**INSTRUÇÕES DAS TAREFAS:**
a. Liste as formas que Dill tem de conseguir dinheiro, segundo a crítica de Calmaria.
b. Retome a crítica de Calmaria a partir da frase que termina em "leva turistas para pescar." e escreva a continuação.

═══ TRECHO SELECIONADO ═══

Um ex-militar traumatizado, alcoólatra e sem dinheiro é
procurado pela ex-mulher, agora casada com um ricaço. Ela diz que seu atual
marido é abusivo e pede ao protagonista que o mate, oferecendo uma enorme soma
de dinheiro como recompensa pelo crime. É uma premissa que parece saída
diretamente de um noir da década de
40 como A Dama de Xangai (1947) e
poderia render uma releitura contemporânea interessante, mas Calmaria prefere ir por um caminho
completamente diferente por volta da metade de sua projeção.
Dill (Matthew McConaughey) vive na paradisíaca ilha de
Plymouth trabalhando com pesca de atum. Com pouco dinheiro, ele ocasionalmente
se deita com Constance (Diane Lane) por dinheiro ou leva turistas para pescar.

═══ LINHAS EXTRAÍDAS ═══

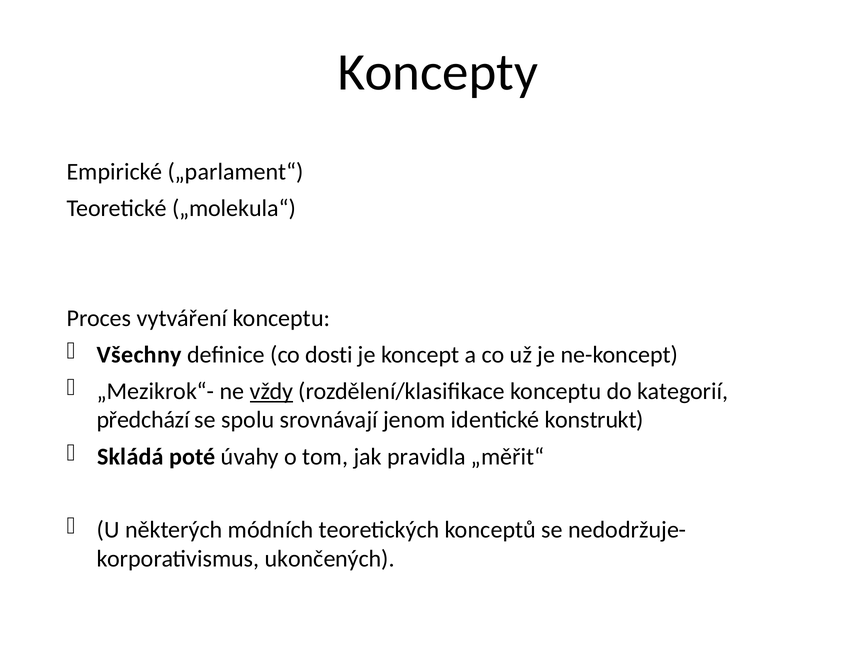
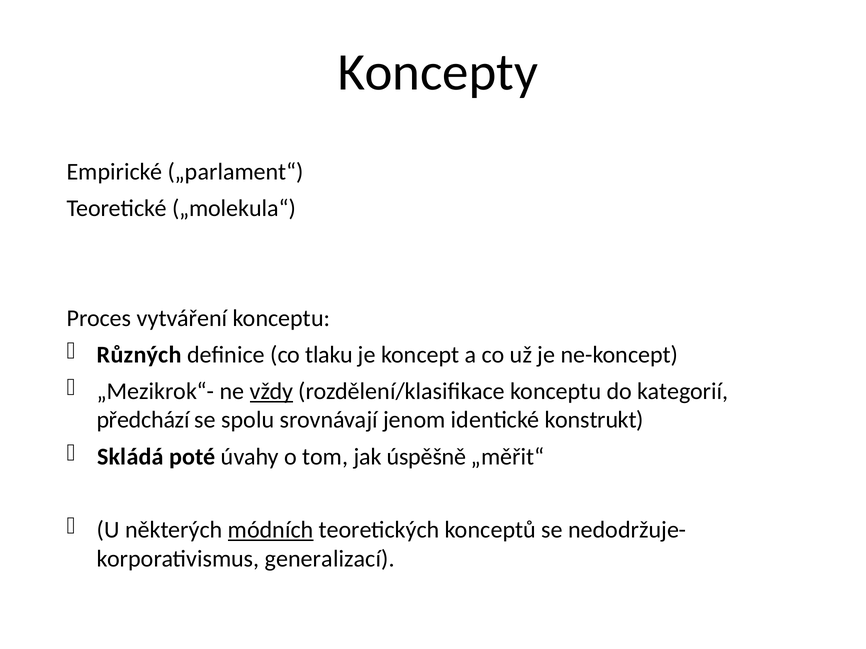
Všechny: Všechny -> Různých
dosti: dosti -> tlaku
pravidla: pravidla -> úspěšně
módních underline: none -> present
ukončených: ukončených -> generalizací
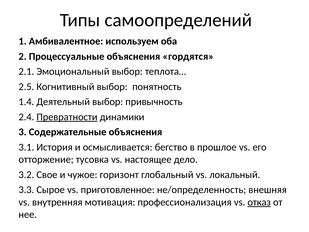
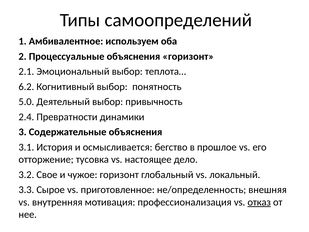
объяснения гордятся: гордятся -> горизонт
2.5: 2.5 -> 6.2
1.4: 1.4 -> 5.0
Превратности underline: present -> none
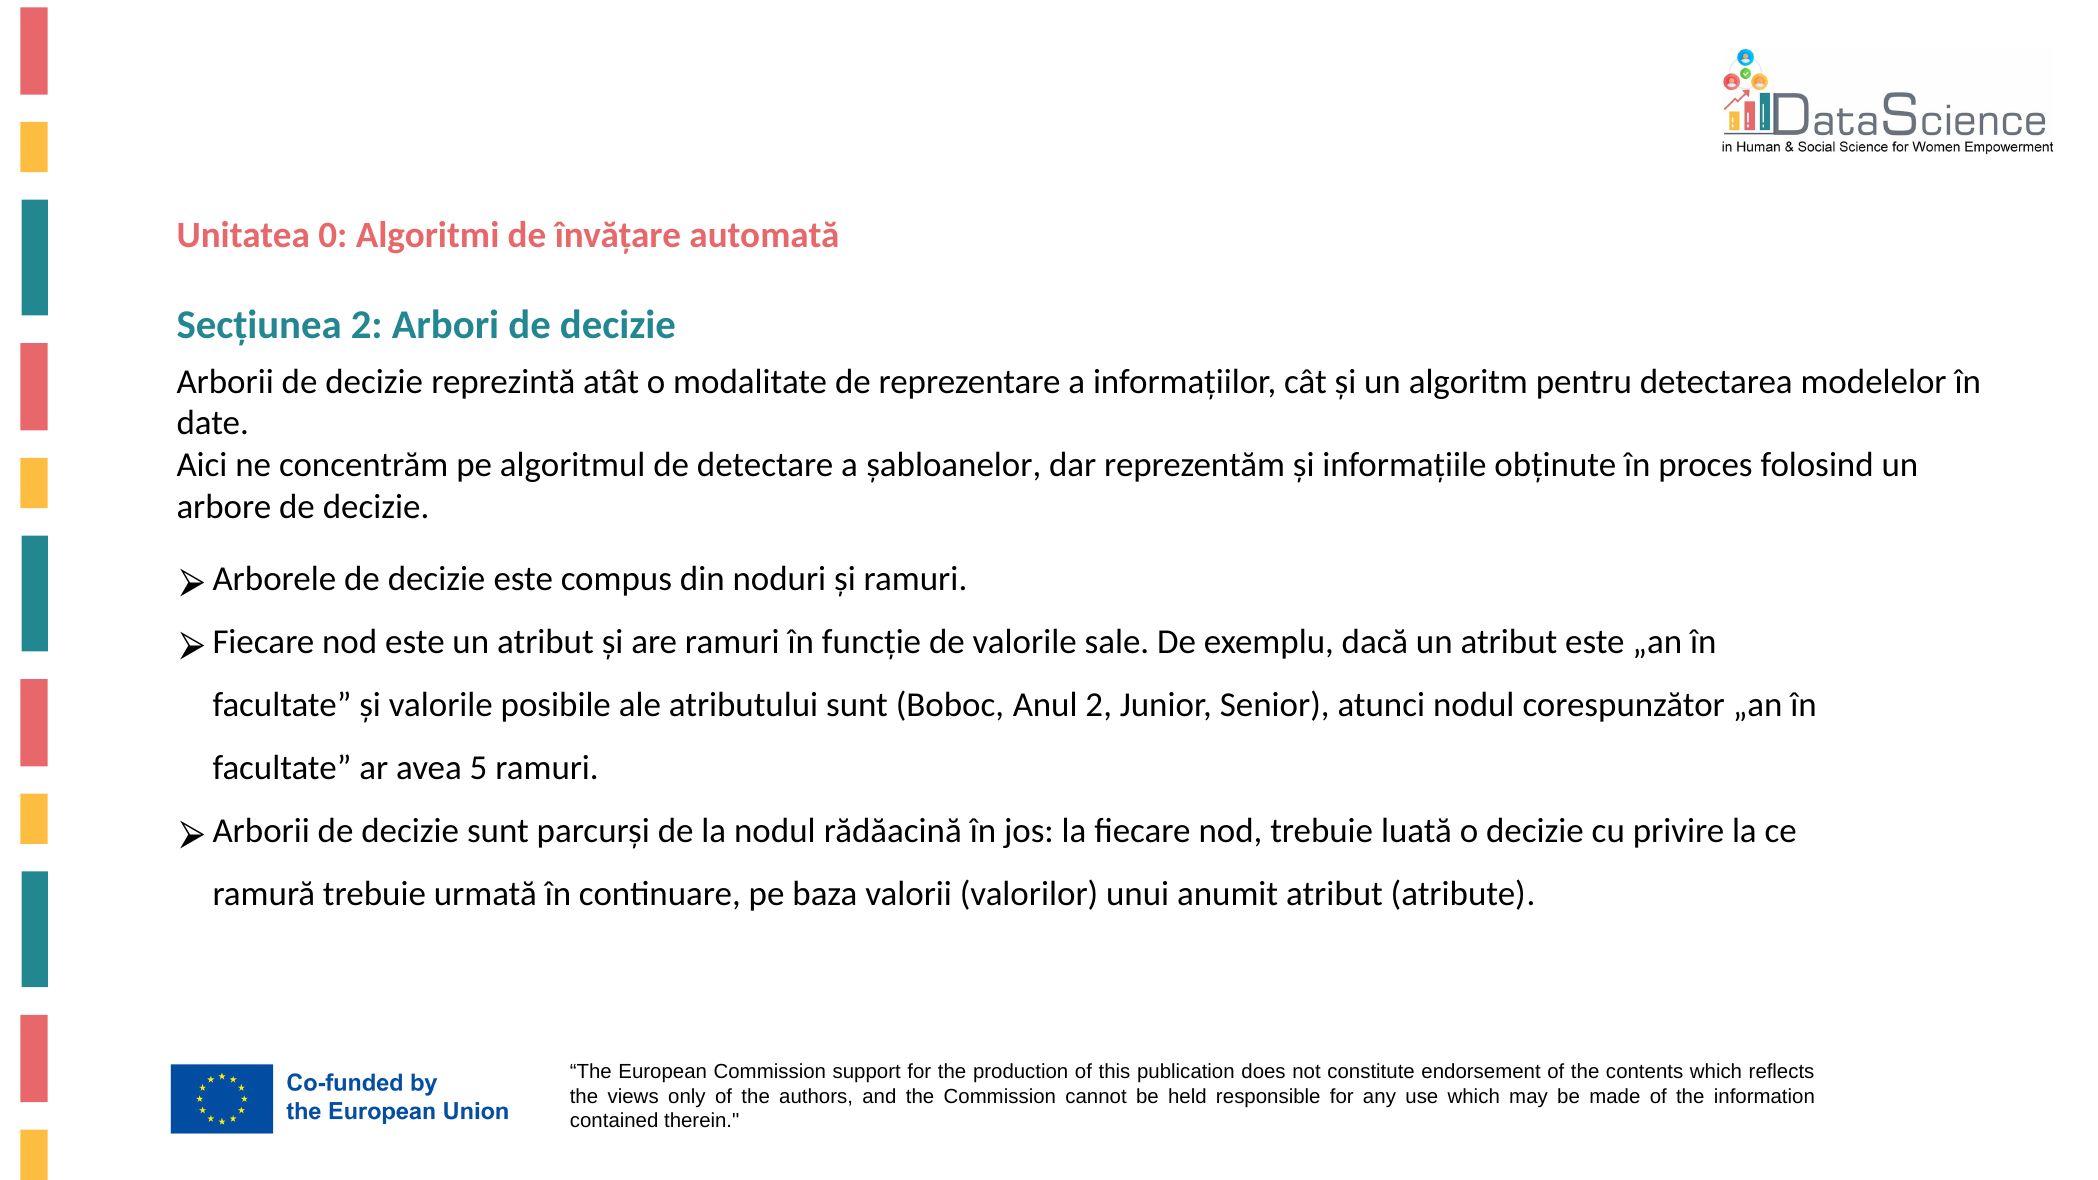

═══

**RESULTADOS ESPERADOS:**
a.
- Trabalha com pesca de atum.
- Se deita com Constance por dinheiro.
- Leva turistas para pescar.

b.
Sua sorte parece virar quando Karen (Anne Hathaway), sua ex-mulher, aparece em
seu barco. Ela oferece dez milhões para que Dill leve seu abusivo marido, Frank
(Jason Clarke), em uma pescaria e o mate simulando um acidente. A proposta cria
um dilema moral para Dill, que reluta em aceitar.
Anne Hathaway já tinha mostrado ser capaz de fazer uma
mulher fatal e manipuladora com sua Selina Kyle em Batman: O Cavaleiro das Trevas Ressurge (2012) e aqui ela volta a
explorar essa capacidade ao fazer de Karen a personagem mais ambígua do filme.
Alguém que nunca temos certeza se está falando a verdade ou mentindo, se está
revelando tudo a Dill ou escondendo algo mais. Ela e McConaughey já tinham
exibido uma boa química em Interestelar (2014)
e aqui ambos voltam a funcionar apesar de McConaughey ocasionalmente pender ao
exagero. Jason Clarke, por sua vez, repete o mesmo tipo de macho grosseiro e
abusivo que fez em Mudbound (2017) e Por Trás dos Seus Olhos (2018) e que a
essa altura já soa cansativo.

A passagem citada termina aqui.